(Given information)

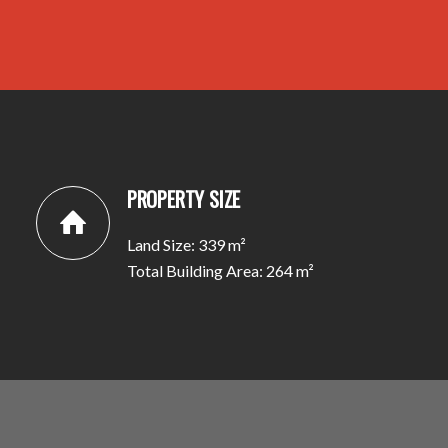
PROPERTY SIZE
Land Size: 339 m²
Total Building Area: 264 m²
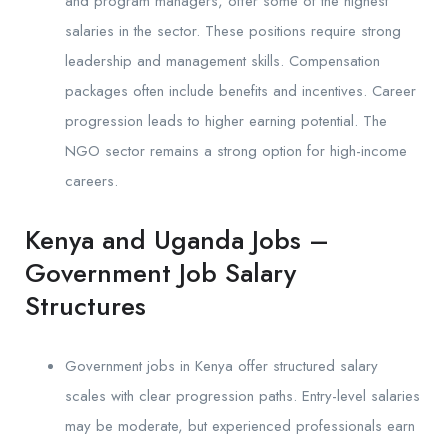
and program managers, offer some of the highest
salaries in the sector. These positions require strong
leadership and management skills. Compensation
packages often include benefits and incentives. Career
progression leads to higher earning potential. The
NGO sector remains a strong option for high-income
careers.
Kenya and Uganda Jobs –
Government Job Salary
Structures
Government jobs in Kenya offer structured salary
scales with clear progression paths. Entry-level salaries
may be moderate, but experienced professionals earn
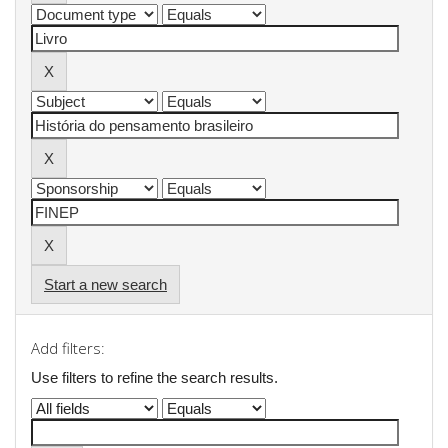
Start a new search
Add filters:
Use filters to refine the search results.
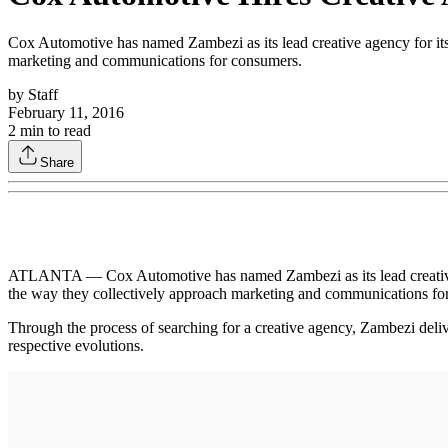
Cox Automotive has named Zambezi as its lead creative agency for it
marketing and communications for consumers.
by
Staff
February 11, 2016
2
min to read
Share
ATLANTA — Cox Automotive has named Zambezi as its lead creative 
the way they collectively approach marketing and communications fo
Through the process of searching for a creative agency, Zambezi deliv
respective evolutions.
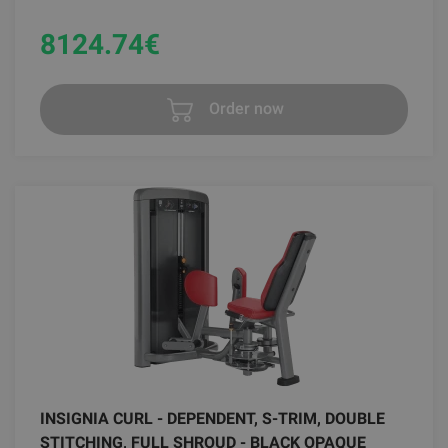
8124.74
€
Order now
INSIGNIA CURL - DEPENDENT, S-TRIM, DOUBLE
STITCHING, FULL SHROUD - BLACK OPAQUE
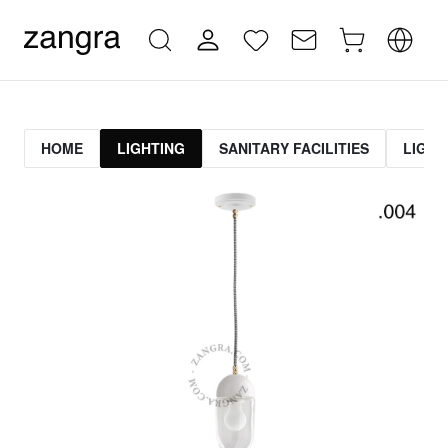
HOME
LIGHTING
SANITARY FACILITIES
LIGHT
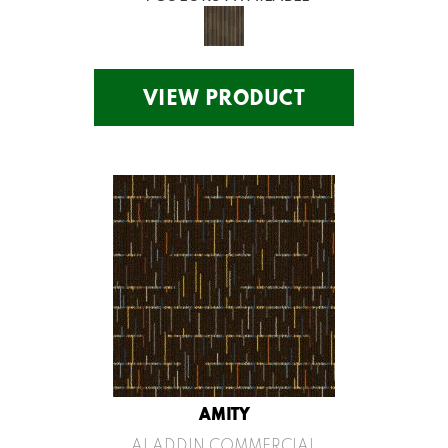
VIEW PRODUCT
AMITY
ALADDIN COMMERCIAL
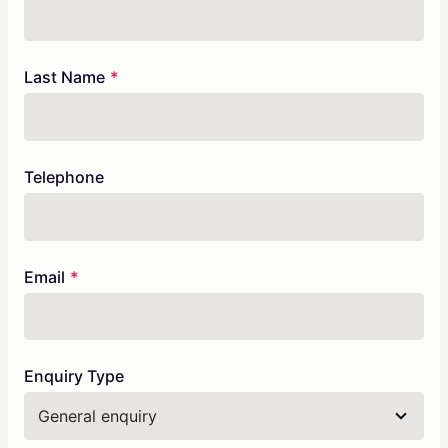
Check
this
field
blank
Last Name
Telephone
Email
Enquiry Type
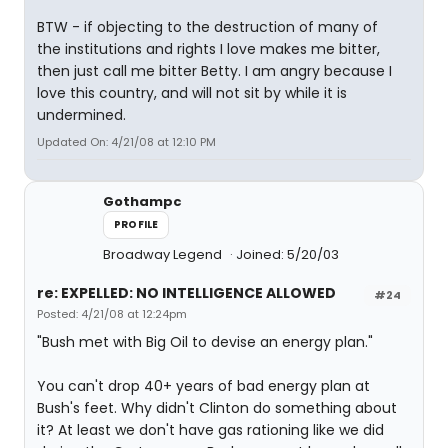
BTW - if objecting to the destruction of many of
the institutions and rights I love makes me bitter,
then just call me bitter Betty. I am angry because I
love this country, and will not sit by while it is
undermined.
Updated On: 4/21/08 at 12:10 PM
Gothampc
PROFILE
Broadway Legend
Joined: 5/20/03
re: EXPELLED: NO INTELLIGENCE ALLOWED
#24
Posted: 4/21/08 at 12:24pm
"Bush met with Big Oil to devise an energy plan."
You can't drop 40+ years of bad energy plan at
Bush's feet. Why didn't Clinton do something about
it? At least we don't have gas rationing like we did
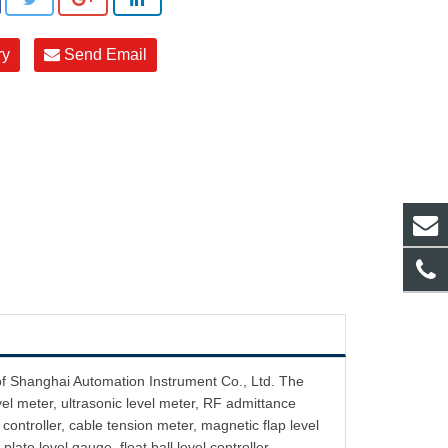
ry
Send Email
of Shanghai Automation Instrument Co., Ltd. The
vel meter, ultrasonic level meter, RF admittance
controller, cable tension meter, magnetic flap level
plate level gauge, float ball level controller ,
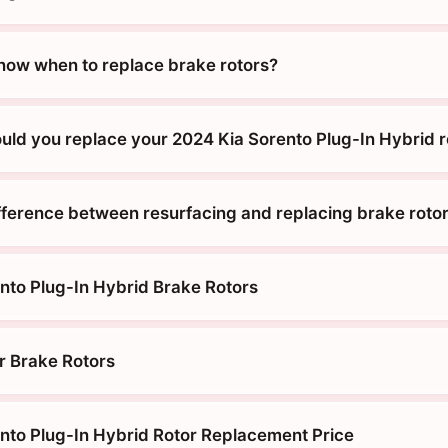
ow when to replace brake rotors?
uld you replace your 2024 Kia Sorento Plug-In Hybrid r
ifference between resurfacing and replacing brake roto
nto Plug-In Hybrid Brake Rotors
r Brake Rotors
nto Plug-In Hybrid Rotor Replacement Price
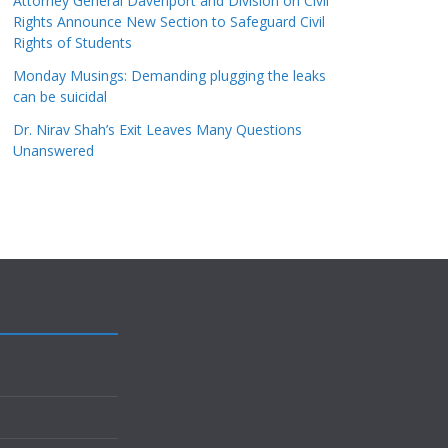
Attorney General Davenport and Division on Civil
Rights Announce New Section to Safeguard Civil
Rights of Students
Monday Musings: Demanding plugging the leaks
can be suicidal
Dr. Nirav Shah’s Exit Leaves Many Questions
Unanswered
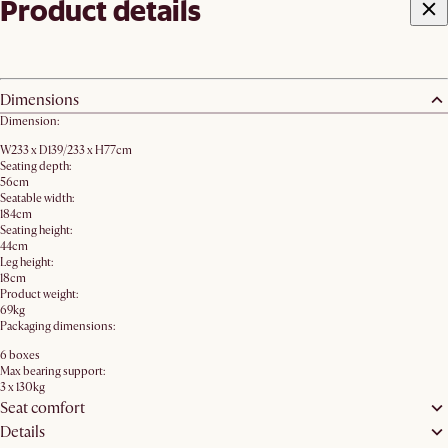
Product details
Dimensions
Dimension:
W233 x D139/233 x H77cm
Seating depth:
56cm
Seatable width:
184cm
Seating height:
44cm
Leg height:
18cm
Product weight:
69kg
Packaging dimensions:
6 boxes
Max bearing support:
3 x 130kg
Seat comfort
Details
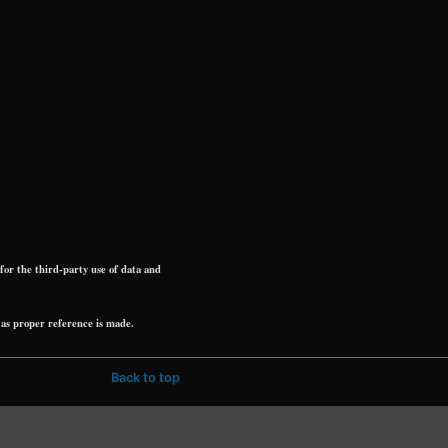
r the third-party use of data and
as proper reference is made.
Back to top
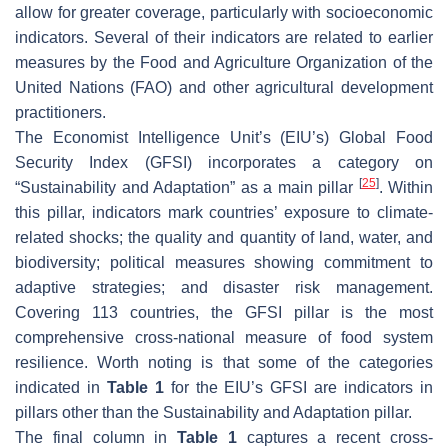
allow for greater coverage, particularly with socioeconomic
indicators. Several of their indicators are related to earlier
measures by the Food and Agriculture Organization of the
United Nations (FAO) and other agricultural development
practitioners.
The Economist Intelligence Unit’s (EIU’s) Global Food
Security Index (GFSI) incorporates a category on
[
25
]
“Sustainability and Adaptation” as a main pillar
. Within
this pillar, indicators mark countries’ exposure to climate-
related shocks; the quality and quantity of land, water, and
biodiversity; political measures showing commitment to
adaptive strategies; and disaster risk management.
Covering 113 countries, the GFSI pillar is the most
comprehensive cross-national measure of food system
resilience. Worth noting is that some of the categories
indicated in
Table 1
for the EIU’s GFSI are indicators in
pillars other than the Sustainability and Adaptation pillar.
The final column in
Table 1
captures a recent cross-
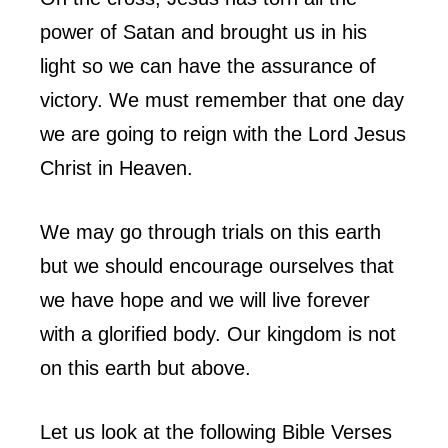
power of Satan and brought us in his
light so we can have the assurance of
victory. We must remember that one day
we are going to reign with the Lord Jesus
Christ in Heaven.
We may go through trials on this earth
but we should encourage ourselves that
we have hope and we will live forever
with a glorified body. Our kingdom is not
on this earth but above.
Let us look at the following Bible Verses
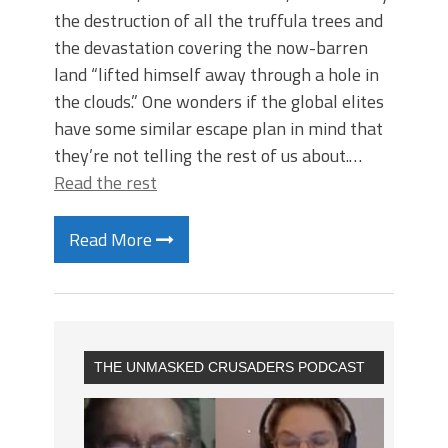
the destruction of all the truffula trees and
the devastation covering the now-barren
land “lifted himself away through a hole in
the clouds.” One wonders if the global elites
have some similar escape plan in mind that
they’re not telling the rest of us about.…
Read the rest
Read More
THE UNMASKED CRUSADERS PODCAST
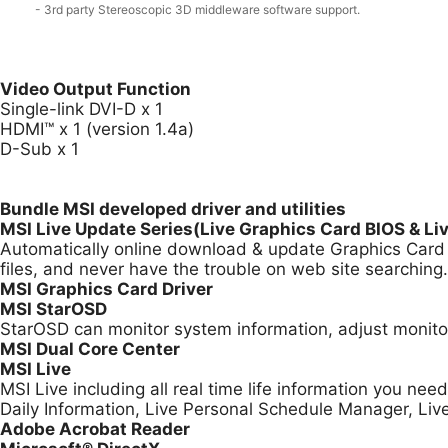
- 3rd party Stereoscopic 3D middleware software support.
Video Output Function
Single-link DVI-D x 1
HDMI™ x 1 (version 1.4a)
D-Sub x 1
Bundle MSI developed driver and utilities
MSI Live Update Series(Live Graphics Card BIOS & Li
Automatically online download & update Graphics Card B
files, and never have the trouble on web site searching.
MSI Graphics Card Driver
MSI StarOSD
StarOSD can monitor system information, adjust monitor
MSI Dual Core Center
MSI Live
MSI Live including all real time life information you ne
Daily Information, Live Personal Schedule Manager, Li
Adobe Acrobat Reader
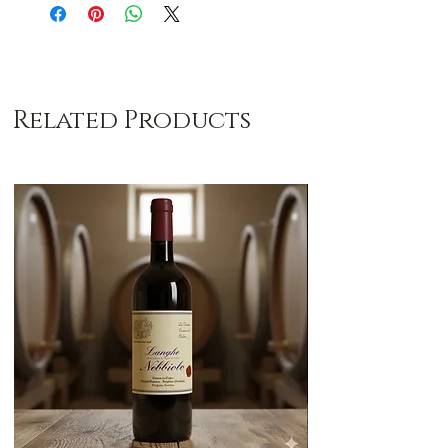
Related Products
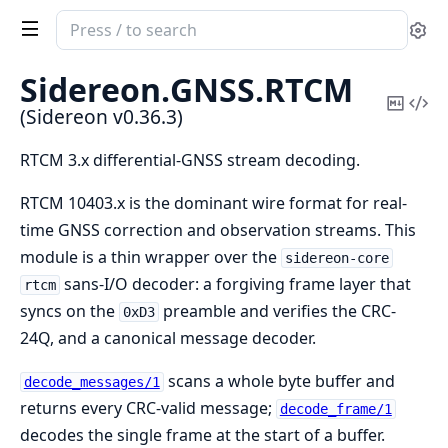
Search
Se
documentation
of
Sidereon.
GNSS.
RTCM
Sidereon
Copy
Vi
(Sidereon v0.36.3)
Mark
Sou
RTCM 3.x differential-GNSS stream decoding.
RTCM 10403.x is the dominant wire format for real-
time GNSS correction and observation streams. This
module is a thin wrapper over the
sidereon-core
sans-I/O decoder: a forgiving frame layer that
rtcm
syncs on the
preamble and verifies the CRC-
0xD3
24Q, and a canonical message decoder.
scans a whole byte buffer and
decode_messages/1
returns every CRC-valid message;
decode_frame/1
decodes the single frame at the start of a buffer.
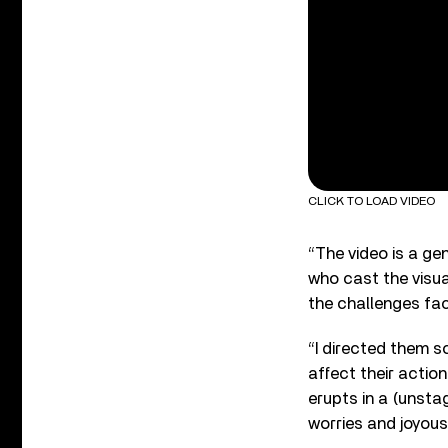
CLICK TO LOAD VIDEO
“The video is a ge
who cast the visua
the challenges face
“I directed them s
affect their actio
erupts in a (unsta
worries and joyous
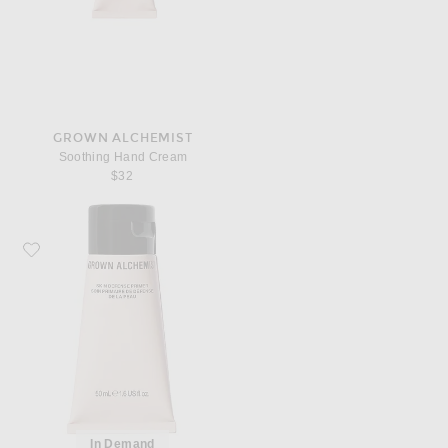
GROWN ALCHEMIST
Soothing Hand Cream
$32
Favorite Grown Alchemist Skin Defense Primer
In Demand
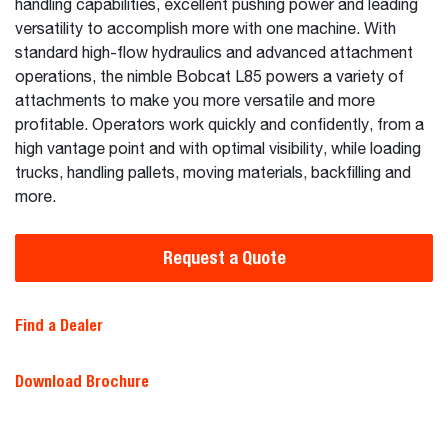
handling capabilities, excellent pushing power and leading
versatility to accomplish more with one machine. With
standard high-flow hydraulics and advanced attachment
operations, the nimble Bobcat L85 powers a variety of
attachments to make you more versatile and more
profitable. Operators work quickly and confidently, from a
high vantage point and with optimal visibility, while loading
trucks, handling pallets, moving materials, backfilling and
more.
Request a Quote
Find a Dealer
Download Brochure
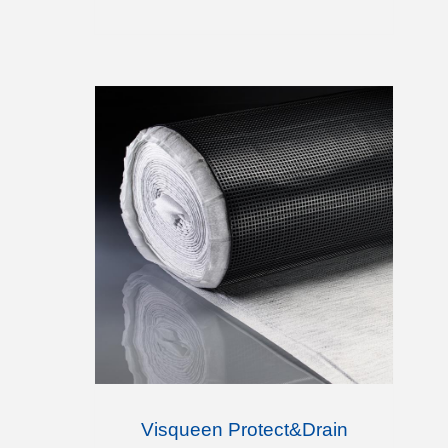
Visqueen Protect&Drain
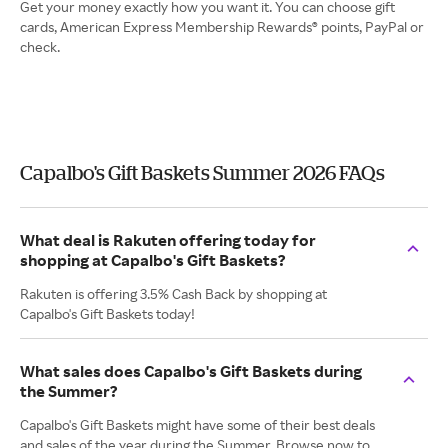
Get your money exactly how you want it. You can choose gift
cards, American Express Membership Rewards® points, PayPal or
check.
Capalbo's Gift Baskets Summer 2026 FAQs
What deal is Rakuten offering today for
shopping at Capalbo's Gift Baskets?
Rakuten is offering 3.5% Cash Back by shopping at
Capalbo's Gift Baskets today!
What sales does Capalbo's Gift Baskets during
the Summer?
Capalbo's Gift Baskets might have some of their best deals
and sales of the year during the Summer. Browse now to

(End Given information)

> Exercise brief:
Please put the text of all the items above into a single numbered list with one line per entry. Leave out blank lines and the pictures.

> Result of this task:
1. PROPERTY SIZE
2. Land Size: 339 m²
3. Total Building Area: 264 m²
4. and program managers, offer some of the highest
5. salaries in the sector. These positions require strong
6. leadership and management skills. Compensation
7. packages often include benefits and incentives. Career
8. progression leads to higher earning potential. The
9. NGO sector remains a strong option for high-income
10. careers.
11. Kenya and Uganda Jobs –
12. Government Job Salary
13. Structures
14. Government jobs in Kenya offer structured salary
15. scales with clear progression paths. Entry-level salaries
16. may be moderate, but experienced professionals earn
17. Start a new search
18. Add filters:
19. Use filters to refine the search results.
20. Cox Automotive has named Zambezi as its lead creative agency for it
21. marketing and communications for consumers.
22. by
23. Staff
24. February 11, 2016
25. 2
26. min to read
27. Share
28. ATLANTA — Cox Automotive has named Zambezi as its lead creative 
29. the way they collectively approach marketing and communications fo
30. Through the process of searching for a creative agency, Zambezi deliv
31. respective evolutions.
32. 8124.74
33. €
34. Order now
35. INSIGNIA CURL - DEPENDENT, S-TRIM, DOUBLE
36. STITCHING, FULL SHROUD - BLACK OPAQUE
37. HOME
38. LIGHTING
39. SANITARY FACILITIES
40. LIGHT
41. VIEW PRODUCT
42. AMITY
43. ALADDIN COMMERCIAL
44. Check
45. this
46. field
47. blank
48. Last Name
49. Telephone
50. Email
51. Enquiry Type
52. BTW - if objecting to the destruction of many of
53. the institutions and rights I love makes me bitter,
54. then just call me bitter Betty. I am angry because I
55. love this country, and will not sit by while it is
56. undermined.
57. Updated On: 4/21/08 at 12:10 PM
58. Gothampc
59. PROFILE
60. Broadway Legend
61. Joined: 5/20/03
62. re: EXPELLED: NO INTELLIGENCE ALLOWED
63. #24
64. Posted: 4/21/08 at 12:24pm
65. "Bush met with Big Oil to devise an energy plan."
66. You can't drop 40+ years of bad energy plan at
67. Bush's feet. Why didn't Clinton do something about
68. it? At least we don't have gas rationing like we did
69. ry
70. Send Email
71. of Shanghai Automation Instrument Co., Ltd. The
72. vel meter, ultrasonic level meter, RF admittance
73. controller, cable tension meter, magnetic flap level
74. plate level gauge, float ball level controller ,
75. ow when to replace brake rotors?
76. uld you replace your 2024 Kia Sorento Plug-In Hybrid r
77. ifference between resurfacing and replacing brake roto
78. nto Plug-In Hybrid Brake Rotors
79. r Brake Rotors
80. nto Plug-In Hybrid Rotor Replacement Price
81. Attorney General Davenport and Division on Civil
82. Rights Announce New Section to Safeguard Civil
83. Rights of Students
84. Monday Musings: Demanding plugging the leaks
85. can be suicidal
86. Dr. Nirav Shah’s Exit Leaves Many Questions
87. Unanswered
88. Product details
89. Dimensions
90. Dimension:
91. W233 x D139/233 x H77cm
92. Seating depth:
93. 56cm
94. Seatable width:
95. 184cm
96. Seating height:
97. 44cm
98. Leg height:
99. 18cm
100. Product weight:
101. 69kg
102. Packaging dimensions:
103. 6 boxes
104. Max bearing support:
105. 3 x 130kg
106. Seat comfort
107. Details
108. r the third-party use of data and
109. as proper reference is made.
110. Back to top
111. allow for greater coverage, particularly with socioeconomic
112. indicators. Several of their indicators are related to earlier
113. measures by the Food and Agriculture Organization of the
114. United Nations (FAO) and other agricultural development
115. practitioners.
116. The Economist Intelligence Unit’s (EIU’s) Global Food
117. Security Index (GFSI) incorporates a category on
118. [
119. 25
120. ]
121. “Sustainability and Adaptation” as a main pillar
122. . Within
123. this pillar, indicators mark countries’ exposure to climate-
124. related shocks; the quality and quantity of land, water, and
125. biodiversity; political measures showing commitment to
126. adaptive strategies; and disaster risk management.
127. Covering 113 countries, the GFSI pillar is the most
128. comprehensive cross-national measure of food system
129. resilience. Worth noting is that some of the categories
130. indicated in
131. Table 1
132. for the EIU’s GFSI are indicators in
133. pillars other than the Sustainability and Adaptation pillar.
134. The final column in
135. Table 1
136. captures a recent cross-
137. power of Satan and brought us in his
138. light so we can have the assurance of
139. victory. We must remember that one day
140. we are going to reign with the Lord Jesus
141. Christ in Heaven.
142. We may go through trials on this earth
143. but we should encourage ourselves that
144. we have hope and we will live forever
145. with a glorified body. Our kingdom is not
146. on this earth but above.
147. Let us look at the following Bible Verses
148. the destruction of all the truffula trees and
149. the devastation covering the now-barren
150. land “lifted himself away through a hole in
151. the clouds.” One wonders if the global elites
152. have some similar escape plan in mind that
153. they’re not telling the rest of us about.…
154. Read the rest
155. Read More
156. THE UNMASKED CRUSADERS PODCAST
157. - 3rd party Stereoscopic 3D middleware software support.
158. Video Output Function
159. Single-link DVI-D x 1
160. HDMI™ x 1 (version 1.4a)
161. D-Sub x 1
162. Bundle MSI developed driver and utilities
163. MSI Live Update Series(Live Graphics Card BIOS & Li
164. Automatically online download & update Graphics Card B
165. files, and never have the trouble on web site searching.
166. MSI Graphics Card Driver
167. MSI StarOSD
168. StarOSD can monitor system information, adjust monitor
169. MSI Dual Core Center
170. MSI Live
171. MSI Live including all real time life information you ne
172. Daily Information, Live Personal Schedule Manager, Li
173. Adobe Acrobat Reader
174. Related Products
175. Search
176. Se
177. documentation
178. of
179. Sidereon.
180. GNSS.
181. RTCM
182. Sidereon
183. Copy
184. Vi
185. (Sidereon v0.36.3)
186. Mark
187. Sou
188. RTCM 3.x differential-GNSS stream decoding.
189. RTCM 10403.x is the dominant wire format for real-
190. time GNSS correction and observation streams. This
191. module is a thin wrapper over the
192. sidereon-core
193. sans-I/O decoder: a forgiving frame layer that
194. rtcm
195. syncs on the
196. preamble and verifies the CRC-
197. 0xD3
198. 24Q, and a canonical message decoder.
199. scans a whole byte buffer and
200. decode_messages/1
201. returns every CRC-valid message;
202. decode_frame/1
203. decodes the single frame at the start of a buffer.
204. CLICK TO LOAD VIDEO
205. “The video is a ge
206. who cast the visua
207. the challenges face
208. “I directed them s
209. affect their actio
210. erupts in a (unsta
211. worries and joyous
212. GROWN ALCHEMIST
213. Soothing Hand Cream
214. $32
215. Favorite Grown Alchemist Skin Defense Primer
216. In Demand
217. handling capabilities, excellent pushing power and leading
218. versatility to accomplish more with one machine. With
219. standard high-flow hydraulics and advanced attachment
220. operations, the nimble Bobcat L85 powers a variety of
221. attachments to make you more versatile and more
222. profitable. Operators work quickly and confidently, from a
223. high vantage point and with optimal visibility, while loading
224. trucks, handling pallets, moving materials, backfilling and
225. more.
226. Request a Quote
227. Find a Dealer
228. Download Brochure
229. Visqueen Protect&Drain
230. Get your money exactly how you want it. You can choose gift
231. cards, American Express Membership Rewards® points, PayPal or
232. check.
233. Capalbo's Gift Baskets Summer 2026 FAQs
234. What deal is Rakuten offering today for
235. shopping at Capalbo's Gift Baskets?
236. Rakuten is offering 3.5% Cash Back by shopping at
237. Capalbo's Gift Baskets today!
238. What sales does Capalbo's Gift Baskets during
239. the Summer?
240. Capalbo's Gift Baskets might have some of their best deals
241. and sales of the year during the Summer. Browse now to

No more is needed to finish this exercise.